Expansion of $(1+X)^b$ when $b \in \mathbb{Z}_p$ and $b \notin \mathbb{N}$

Question

For each $b \in \mathbb{N}, (1+X)^b=\sum\limits_{n=0}^b{{b}\choose {n}}X^{n}$ which is a polynomial in $X$. Do we have any expansions like that if $b \in \mathbb{Z}_p$ and $b \notin \mathbb{N}$?

Answer 1

This is certainly valid for odd $p$ as long as $X\in p\Bbb Z_p$.

Answer 2

If $\{a_n\}_{n=0}^{\infty}$ is a sequence in $\mathbb{Q}_p$ (or in any complete extension thereof) such that $a_n \rightarrow 0$, then the Mahler series

$x \mapsto \sum_{n=0}^{\infty} a_n {x \choose n}$

converges uniformly on $\mathbb{Z}_p$ and (thus) defines a continuous function. (The converse is also true: Mahler's Theorem.) See here for an exposition of Mahler series. The convergence claim is the (easy) Lemma 4.1.3.

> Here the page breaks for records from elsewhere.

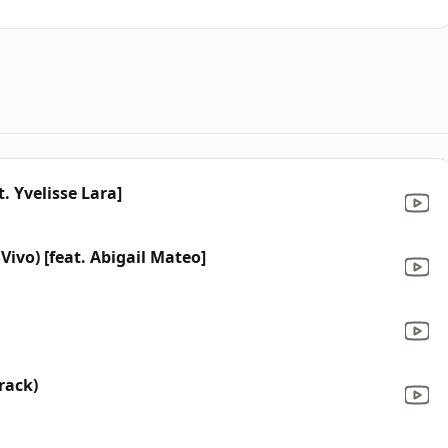
. Yvelisse Lara]
Vivo) [feat. Abigail Mateo]
rack)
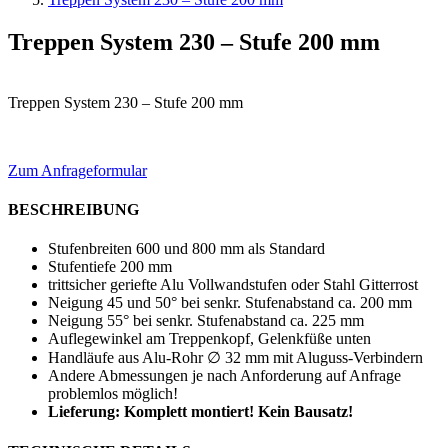
Treppen System 230 – Stufe 200 mm
Treppen System 230 – Stufe 200 mm
Zum Anfrageformular
BESCHREIBUNG
Stufenbreiten 600 und 800 mm als Standard
Stufentiefe 200 mm
trittsicher geriefte Alu Vollwandstufen oder Stahl Gitterrost
Neigung 45 und 50° bei senkr. Stufenabstand ca. 200 mm
Neigung 55° bei senkr. Stufenabstand ca. 225 mm
Auflegewinkel am Treppenkopf, Gelenkfüße unten
Handläufe aus Alu-Rohr ∅ 32 mm mit Aluguss-Verbindern
Andere Abmessungen je nach Anforderung auf Anfrage
problemlos möglich!
Lieferung: Komplett montiert! Kein Bausatz!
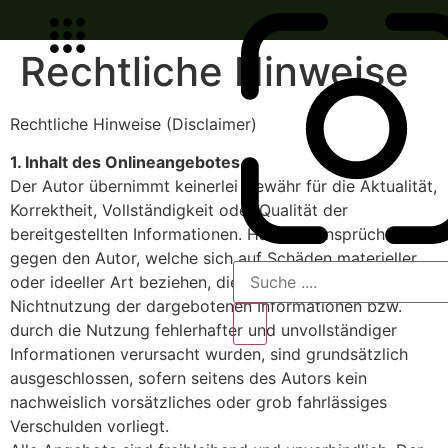
Rechtliche Hinweise
Rechtliche Hinweise (Disclaimer)
1. Inhalt des Onlineangebotes
Der Autor übernimmt keinerlei Gewähr für die Aktualität,
Korrektheit, Vollständigkeit oder Qualität der
bereitgestellten Informationen. Haftungsansprüche
gegen den Autor, welche sich auf Schäden materieller
oder ideeller Art beziehen, die durch die Nutzung oder
Nichtnutzung der dargebotenen Informationen bzw.
durch die Nutzung fehlerhafter und unvollständiger
Informationen verursacht wurden, sind grundsätzlich
ausgeschlossen, sofern seitens des Autors kein
nachweislich vorsätzliches oder grob fahrlässiges
Verschulden vorliegt.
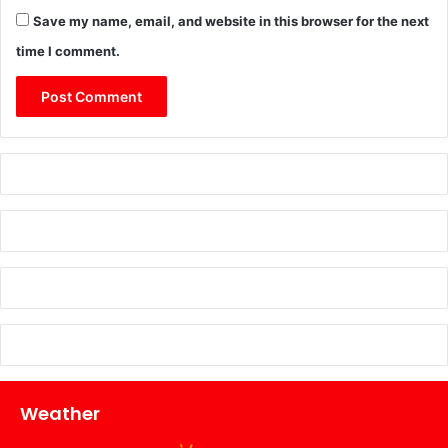
Save my name, email, and website in this browser for the next
time I comment.
Weather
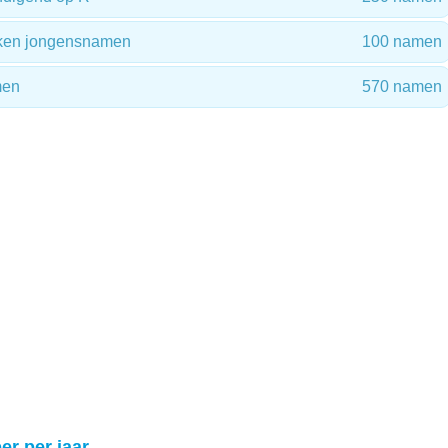
reken jongensnamen
100 namen
men
570 namen
er per jaar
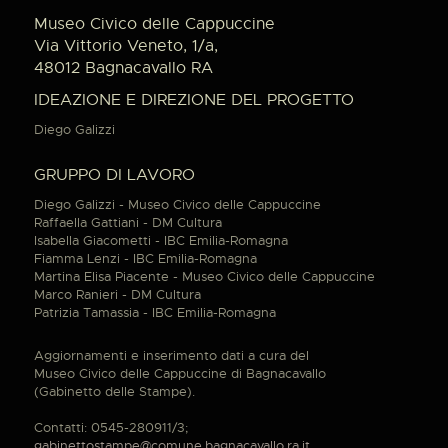
Museo Civico delle Cappuccine
Via Vittorio Veneto, 1/a,
48012 Bagnacavallo RA
IDEAZIONE E DIREZIONE DEL PROGETTO
Diego Galizzi
GRUPPO DI LAVORO
Diego Galizzi - Museo Civico delle Cappuccine
Raffaella Gattiani - DM Cultura
Isabella Giacometti - IBC Emilia-Romagna
Fiamma Lenzi - IBC Emilia-Romagna
Martina Elisa Piacente - Museo Civico delle Cappuccine
Marco Ranieri - DM Cultura
Patrizia Tamassia - IBC Emilia-Romagna
Aggiornamenti e inserimento dati a cura del
Museo Civico delle Cappuccine di Bagnacavallo
(Gabinetto delle Stampe).
Contatti: 0545-280911/3;
gabinettostampe@comune.bagnacavallo.ra.it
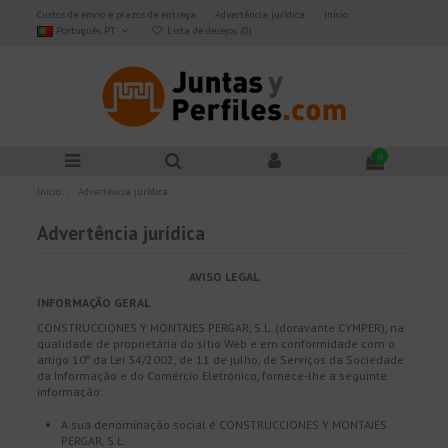
Custos de envio e prazos de entrega
Advertência jurídica
Início
Português PT
Lista de desejos (
0
)
0
Início
Advertência jurídica
Advertência jurídica
AVISO LEGAL
INFORMAÇÃO GERAL
CONSTRUCCIONES Y MONTAJES PERGAR, S.L. (doravante CYMPER), na
qualidade de proprietária do sítio Web e em conformidade com o
artigo 10º da Lei 34/2002, de 11 de julho, de Serviços da Sociedade
da Informação e do Comércio Eletrónico, fornece-lhe a seguinte
informação:
A sua denominação social é CONSTRUCCIONES Y MONTAJES
PERGAR, S.L.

If $a_n = X^n$ for $X \in \mathbb{Z}_p$, then $a_n \rightarrow 0$ iff $X \in p \mathbb{Z}_p$. Since $\mathbb{N}$ is dense in $\mathbb{Z}_p$, this is the unique continuous extension to $\mathbb{Z}_p$, i.e., if anything deserves to be called $(1+X)^b$, this function does.

(If $X \in \mathbb{Z}_p \setminus p\mathbb{Z}_p$, the series does not converge for $b = -1$.)